Commitment
Commitment presents itself as a charged visionary field where figures, symbols, and layered markings gather into a dense emotional and spiritual atmosphere. The image feels less like a single scene than a record of an inner event — something revealed through persistence, revision, and surrender to the act of making. Its rough edges, handwritten notations, and visibly worked surface give it the feeling of an artifact, as if the image has been wrestled into being over time rather than simply composed.
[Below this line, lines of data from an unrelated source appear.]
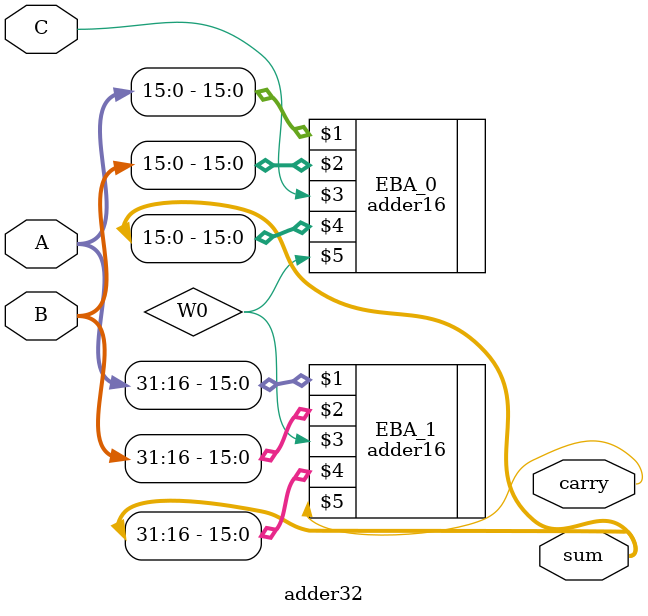
<source format=v>
`include "fulladder16.v"
module adder32(A, B, C, sum, carry);
	input[31:0] A, B;	
	input C;
	output[31:0] sum;
	output carry;
	wire W0;
	adder16 EBA_0(A[15:0], B[15:0], C, sum[15:0], W0);
	adder16 EBA_1(A[31:16], B[31:16], W0, sum[31:16], carry);
endmodule


</source>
At the center of the work, clustered pale faces emerge from a dark and turbulent space. Their expressions suggest vulnerability, astonishment, and silent witness. They do not appear as stable portraits so much as presences surfacing from an interior realm. Above them, a large winged figure stretches across the composition, creating a dramatic sense of suspension and protection while also introducing tension. The wings feel both sheltering and ominous, suggesting that transcendence is never entirely free of burden.
Throughout the image, other forms rise and recede: a crowned or watchful figure, a bird-like presence, scattered eyes, and a radiant eclipse-like form near the top. These elements create the impression of a private mythology unfolding in layers. The composition invites associations with revelation, sacrifice, devotion, and inner transformation, yet it never settles into one fixed narrative. Instead, it remains open, allowing the viewer to move through it intuitively.
The title Commitment gives the work its psychological center. It suggests more than promise or decision. It points to endurance, devotion, and the willingness to remain present before difficult inner material. The image can be read as a meditation on what it means to commit oneself to vision — to stay with the unknown, the unresolved, and the emotionally charged until something authentic begins to emerge.
The visible inscriptions and handwritten marks at the bottom reinforce this sense of process. They anchor the work in time and make the act of revision part of the final image. Rather than hiding its evolution, the piece keeps that history exposed. This gives Commitment an added intimacy: it is not only a finished image, but also a trace of the artist’s prolonged engagement with it.
Like much of David Ricketts’ work, Commitment exists between dream, symbol, and self-examination. It brings together beauty, unease, tenderness, and visionary intensity in a way that resists easy explanation. What gives the piece its force is not certainty, but conviction — the feeling that the artist has followed the image where it needed to go, allowing its layered meanings to remain alive.
At its core, Commitment is a work about devotion to the inner life: the courage to remain with the image, the mystery, and the call to create, even when the full meaning remains just beyond reach.